How should we remember the Battle of Plassey Day on 23rd June every year ?
Since 2007 Brick Lane Circle has been organising annual events – conferences, East India Company Walks and poetry readings – to explore important issues relating to the English East India Company’s rule over Bengal. The first conference was held in on 24th June 2007, which was designed to help remember and understand the nature and impacts of the Battle of Plassey that took place 250 years ago.
In 2008 we received Heritage Lottery Fund to engage a group of young people, aged 18-25, to undertake research and write a book on the East India Company’s heritage of London. This culminated in the publication of a book in May 2011 called ‘Plassey’s Legacy: young Londoners explore the hidden legacy of the East India Company’. Details of the project are available on the East India Company website.
How should we remember 23rd June 1757? This day in June this year will be 254 years after the Battle of Plassey when the English East India Company conquered Bengal, under the leadership of Robert Clive. The battle itself was quite an insignificant event, lasting only a day and fought on an unimportant field, about 100 miles north of Kolkata (Calcutta). However, it was a highly momentous event, being the springboard for and the beginning of the British Indian Empire.
Bengal and Britain have nearly four hundred years of direct links. The early phase, mid-1600s to 1757, was mutually beneficial, consisting mostly of trade, where Bengal supplied a number of goods, including the fabric ‘Muslin’, the famous textile of Bengal, for markets in the UK and beyond. The period 1757-1947 was the colonial phase when the British were the boss and did virtually whatever they liked. Many books have been written by all manners of people on the nature of British rule. A general consensus is that it consisted of both negative and positive elements. On the other hand, both societies in Britain and in India were dynamic and complex and that within those heterogeneous complexities, on all sides, some people profited while others suffered to different degrees.

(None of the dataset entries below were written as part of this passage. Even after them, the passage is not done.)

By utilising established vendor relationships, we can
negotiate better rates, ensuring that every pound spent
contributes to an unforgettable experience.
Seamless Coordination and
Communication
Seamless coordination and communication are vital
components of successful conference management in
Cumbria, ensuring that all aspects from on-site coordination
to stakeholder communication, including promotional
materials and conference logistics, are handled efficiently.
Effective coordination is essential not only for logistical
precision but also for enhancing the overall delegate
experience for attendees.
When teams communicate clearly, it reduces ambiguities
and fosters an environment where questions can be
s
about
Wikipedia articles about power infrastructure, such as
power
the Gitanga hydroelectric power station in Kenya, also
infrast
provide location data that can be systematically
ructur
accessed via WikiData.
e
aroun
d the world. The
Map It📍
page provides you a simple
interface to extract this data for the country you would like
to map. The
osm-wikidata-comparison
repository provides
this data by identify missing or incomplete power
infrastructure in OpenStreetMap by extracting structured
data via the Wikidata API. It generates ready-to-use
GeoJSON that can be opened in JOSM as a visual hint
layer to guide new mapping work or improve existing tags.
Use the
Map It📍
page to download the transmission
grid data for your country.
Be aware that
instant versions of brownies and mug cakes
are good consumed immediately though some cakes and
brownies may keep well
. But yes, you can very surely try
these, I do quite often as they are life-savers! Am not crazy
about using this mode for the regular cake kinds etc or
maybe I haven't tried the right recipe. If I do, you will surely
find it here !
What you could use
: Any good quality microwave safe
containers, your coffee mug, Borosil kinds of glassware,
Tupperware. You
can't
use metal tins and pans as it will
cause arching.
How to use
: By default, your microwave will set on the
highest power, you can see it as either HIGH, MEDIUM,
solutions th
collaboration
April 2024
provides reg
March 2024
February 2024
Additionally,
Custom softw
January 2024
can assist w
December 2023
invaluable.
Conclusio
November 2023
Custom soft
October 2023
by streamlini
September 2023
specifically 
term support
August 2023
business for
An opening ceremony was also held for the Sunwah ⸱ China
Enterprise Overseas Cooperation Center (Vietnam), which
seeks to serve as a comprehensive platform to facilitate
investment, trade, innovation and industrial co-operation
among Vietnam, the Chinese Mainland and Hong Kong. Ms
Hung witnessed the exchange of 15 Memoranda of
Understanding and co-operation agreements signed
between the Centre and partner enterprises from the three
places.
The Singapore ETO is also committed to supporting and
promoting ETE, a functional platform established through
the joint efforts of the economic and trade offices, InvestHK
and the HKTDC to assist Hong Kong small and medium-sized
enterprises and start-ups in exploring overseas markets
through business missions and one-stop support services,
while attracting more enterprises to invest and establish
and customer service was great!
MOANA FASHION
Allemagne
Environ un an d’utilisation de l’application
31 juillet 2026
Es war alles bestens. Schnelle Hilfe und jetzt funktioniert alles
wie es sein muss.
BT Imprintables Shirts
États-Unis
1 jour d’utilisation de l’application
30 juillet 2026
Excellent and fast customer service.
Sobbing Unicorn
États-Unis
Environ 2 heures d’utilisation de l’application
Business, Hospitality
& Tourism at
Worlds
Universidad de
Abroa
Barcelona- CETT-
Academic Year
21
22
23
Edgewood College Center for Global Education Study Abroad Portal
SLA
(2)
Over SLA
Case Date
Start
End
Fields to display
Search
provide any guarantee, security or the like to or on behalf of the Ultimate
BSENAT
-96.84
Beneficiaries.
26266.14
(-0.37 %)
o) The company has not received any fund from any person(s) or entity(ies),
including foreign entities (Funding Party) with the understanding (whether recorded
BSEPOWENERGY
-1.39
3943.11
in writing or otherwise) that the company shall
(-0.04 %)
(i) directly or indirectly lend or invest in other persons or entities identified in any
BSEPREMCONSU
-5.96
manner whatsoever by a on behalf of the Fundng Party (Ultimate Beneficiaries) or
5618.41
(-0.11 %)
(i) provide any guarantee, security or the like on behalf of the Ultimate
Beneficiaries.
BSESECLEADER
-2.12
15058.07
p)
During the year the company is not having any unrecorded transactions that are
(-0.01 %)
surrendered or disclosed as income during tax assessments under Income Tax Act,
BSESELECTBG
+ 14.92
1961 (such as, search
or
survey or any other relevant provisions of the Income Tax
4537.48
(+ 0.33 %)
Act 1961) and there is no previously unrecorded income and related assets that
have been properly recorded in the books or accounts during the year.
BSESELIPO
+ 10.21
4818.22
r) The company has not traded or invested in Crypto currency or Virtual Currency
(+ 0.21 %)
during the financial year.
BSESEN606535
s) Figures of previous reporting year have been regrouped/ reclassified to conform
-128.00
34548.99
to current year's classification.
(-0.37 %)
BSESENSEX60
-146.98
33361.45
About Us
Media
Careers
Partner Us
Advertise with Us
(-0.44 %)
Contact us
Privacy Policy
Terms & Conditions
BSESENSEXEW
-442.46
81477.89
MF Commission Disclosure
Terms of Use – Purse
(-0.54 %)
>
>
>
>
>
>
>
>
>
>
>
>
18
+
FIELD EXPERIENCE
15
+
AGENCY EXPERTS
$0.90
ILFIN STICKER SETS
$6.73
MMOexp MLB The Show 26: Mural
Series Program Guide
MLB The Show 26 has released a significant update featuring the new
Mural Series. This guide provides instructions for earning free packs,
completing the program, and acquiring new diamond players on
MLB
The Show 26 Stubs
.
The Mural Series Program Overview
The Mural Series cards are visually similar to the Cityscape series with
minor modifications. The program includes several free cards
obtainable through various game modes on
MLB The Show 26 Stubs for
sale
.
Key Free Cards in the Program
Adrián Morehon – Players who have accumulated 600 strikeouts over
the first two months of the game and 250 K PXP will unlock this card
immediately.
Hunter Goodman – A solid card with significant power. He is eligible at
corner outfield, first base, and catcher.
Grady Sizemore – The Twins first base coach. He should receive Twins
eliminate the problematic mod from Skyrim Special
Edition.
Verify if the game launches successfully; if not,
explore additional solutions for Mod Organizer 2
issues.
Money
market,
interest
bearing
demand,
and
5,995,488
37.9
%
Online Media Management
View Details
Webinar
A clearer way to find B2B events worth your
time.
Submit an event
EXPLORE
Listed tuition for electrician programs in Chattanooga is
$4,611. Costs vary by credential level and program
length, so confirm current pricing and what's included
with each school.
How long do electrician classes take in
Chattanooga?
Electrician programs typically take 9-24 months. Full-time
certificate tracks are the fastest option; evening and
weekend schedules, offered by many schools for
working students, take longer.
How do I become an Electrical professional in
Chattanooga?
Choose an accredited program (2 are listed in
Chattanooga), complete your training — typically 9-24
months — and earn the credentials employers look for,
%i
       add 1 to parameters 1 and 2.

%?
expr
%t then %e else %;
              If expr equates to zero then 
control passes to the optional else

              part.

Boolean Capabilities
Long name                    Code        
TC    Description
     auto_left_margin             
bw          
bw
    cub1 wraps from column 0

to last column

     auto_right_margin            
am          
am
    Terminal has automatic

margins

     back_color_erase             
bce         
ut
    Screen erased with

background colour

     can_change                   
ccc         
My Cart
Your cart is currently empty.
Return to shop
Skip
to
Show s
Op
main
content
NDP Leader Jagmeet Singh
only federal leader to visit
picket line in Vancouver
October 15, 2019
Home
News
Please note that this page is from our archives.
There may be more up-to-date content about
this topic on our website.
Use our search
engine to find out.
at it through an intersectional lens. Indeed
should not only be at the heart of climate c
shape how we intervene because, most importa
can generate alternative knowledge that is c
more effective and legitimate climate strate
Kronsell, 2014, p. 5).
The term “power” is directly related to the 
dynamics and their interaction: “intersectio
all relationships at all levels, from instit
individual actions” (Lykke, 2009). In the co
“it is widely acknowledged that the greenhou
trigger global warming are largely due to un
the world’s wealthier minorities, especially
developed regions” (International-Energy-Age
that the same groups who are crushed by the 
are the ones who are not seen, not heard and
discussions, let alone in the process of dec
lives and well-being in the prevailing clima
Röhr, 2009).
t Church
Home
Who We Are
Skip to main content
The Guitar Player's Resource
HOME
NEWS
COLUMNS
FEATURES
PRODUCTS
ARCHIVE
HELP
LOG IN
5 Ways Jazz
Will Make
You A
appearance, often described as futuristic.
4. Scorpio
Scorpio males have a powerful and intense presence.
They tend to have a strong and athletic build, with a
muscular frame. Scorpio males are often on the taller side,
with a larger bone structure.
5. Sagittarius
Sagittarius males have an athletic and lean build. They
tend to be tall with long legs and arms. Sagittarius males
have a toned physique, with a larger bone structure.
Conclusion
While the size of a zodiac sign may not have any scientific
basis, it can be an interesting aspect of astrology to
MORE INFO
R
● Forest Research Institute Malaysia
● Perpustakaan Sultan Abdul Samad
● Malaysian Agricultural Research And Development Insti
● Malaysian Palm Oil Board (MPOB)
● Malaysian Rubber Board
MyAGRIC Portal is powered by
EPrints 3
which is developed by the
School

When the British took over Bengal in 1757 it was known to be a rich province. In the words of the its conqueror, Robert Clive:
… The country of Bengal is called, by way of distinction, the paradise of the earth. It not only abounds with the necessaries of life to such a degree, as to furnish a great part of India with its superfluity, but it abounds in very curious and valuable manufactures, sufficient not only for its own use, but for the use of the whole globe. The silver of the west and the gold of the east have for many years been pouring into that country, and goods only have been sent out in return. This has added to the luxury and extravagance of Bengal.
(Horn, D.B. and Ransome, M., (editors), English Historical Documents, 1714-1783 (London: Eyre and Spottiswoode, 1957), pp. 809-811).
However, when the British left India in 1947, Bengal was one of the poorest places in the world. How does one explain that change in fortune?
Post 1947 has been a new era for both Britain and the Indian subcontinent. Three independent countries are now marching forward with differing degrees of success and Britain is becoming an ever more diverse and multicultural place with large-scale migration of people from around the world, including the Indian subcontinent.
The first people of India conquered by Britain, the Bengalis, live in their largest UK concentration in East London, which was the heart of the East India Company from where it planned and carried out most of its activities relating to the rule of India. Bengalis in the UK, most of which are from Sylhet region of modern day Bangladesh, are also making their own unique contributions to the ever increasing multicultural, diverse, creative, dynamic, prosperous and enjoyable UK. In this context, how should we remember the Battle of Plassey Day on 23rd June every year?